:: EXCERPT ::
19 U.S.C. § 2902

Current through P.L. 118-106 (published on www.congress.gov on 10/04/2024)
Section 2902 - Trade agreement negotiating authority
(a) Agreements regarding tariff barriers
(1) Whenever the President determines that one or more existing duties or other import restrictions of any foreign country or the United States are unduly burdening and restricting the foreign trade of the United States and that the purposes, policies, and objectives of this title will be promoted thereby, the President-
(A) before June 1, 1993, may enter into trade agreements with foreign countries; and
(B) may, subject to paragraphs (2) through (5), proclaim-
(i) such modification or continuance of any existing duty,
(ii) such continuance of existing duty-free or excise treatment, or
(iii) such additional duties;

as he determines to be required or appropriate to carry out any such trade agreement.

(2) No proclamation may be made under subsection (a) that-
(A) reduces any rate of duty (other than a rate of duty that does not exceed 5 percent ad valorem on August 23, 1988) to a rate which is less than 50 percent of the rate of such duty that applies on August 23, 1988; or
(B) increases any rate of duty above the rate that applies on August 23, 1988.
(3)
:::
Please reproduce, word for word, the stretch of the statute above from "Current through P.L." through "such trade agreement.".
:: ENTRIES ::
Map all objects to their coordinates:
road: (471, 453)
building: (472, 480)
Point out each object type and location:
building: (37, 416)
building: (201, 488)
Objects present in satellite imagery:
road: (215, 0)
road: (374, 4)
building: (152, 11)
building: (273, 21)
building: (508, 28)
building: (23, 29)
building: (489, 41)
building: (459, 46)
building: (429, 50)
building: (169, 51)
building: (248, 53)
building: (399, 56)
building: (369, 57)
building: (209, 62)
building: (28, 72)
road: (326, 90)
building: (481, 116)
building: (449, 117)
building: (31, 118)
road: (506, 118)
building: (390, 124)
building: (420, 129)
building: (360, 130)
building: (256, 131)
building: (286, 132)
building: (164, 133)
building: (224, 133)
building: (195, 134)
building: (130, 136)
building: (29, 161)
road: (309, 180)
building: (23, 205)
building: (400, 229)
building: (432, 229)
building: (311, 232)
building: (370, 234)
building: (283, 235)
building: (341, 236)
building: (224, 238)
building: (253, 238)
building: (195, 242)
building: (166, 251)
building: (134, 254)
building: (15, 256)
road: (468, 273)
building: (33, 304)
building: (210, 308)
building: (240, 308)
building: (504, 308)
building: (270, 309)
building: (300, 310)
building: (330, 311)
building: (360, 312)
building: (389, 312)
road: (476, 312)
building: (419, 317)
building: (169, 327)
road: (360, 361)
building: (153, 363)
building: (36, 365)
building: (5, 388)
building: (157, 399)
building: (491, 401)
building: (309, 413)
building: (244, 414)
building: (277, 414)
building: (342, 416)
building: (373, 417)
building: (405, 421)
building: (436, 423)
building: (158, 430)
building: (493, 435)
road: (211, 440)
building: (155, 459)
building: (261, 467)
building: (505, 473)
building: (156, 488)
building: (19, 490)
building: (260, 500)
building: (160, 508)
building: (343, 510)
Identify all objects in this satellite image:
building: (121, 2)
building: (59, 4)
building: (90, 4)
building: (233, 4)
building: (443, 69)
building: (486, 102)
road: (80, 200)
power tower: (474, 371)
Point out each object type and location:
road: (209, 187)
:::
*TASK RESPONSE*
Current through P.L. 118-106 (published on www.congress.gov on 10/04/2024)
Section 2902 - Trade agreement negotiating authority
(a) Agreements regarding tariff barriers
(1) Whenever the President determines that one or more existing duties or other import restrictions of any foreign country or the United States are unduly burdening and restricting the foreign trade of the United States and that the purposes, policies, and objectives of this title will be promoted thereby, the President-
(A) before June 1, 1993, may enter into trade agreements with foreign countries; and
(B) may, subject to paragraphs (2) through (5), proclaim-
(i) such modification or continuance of any existing duty,
(ii) such continuance of existing duty-free or excise treatment, or
(iii) such additional duties;

as he determines to be required or appropriate to carry out any such trade agreement.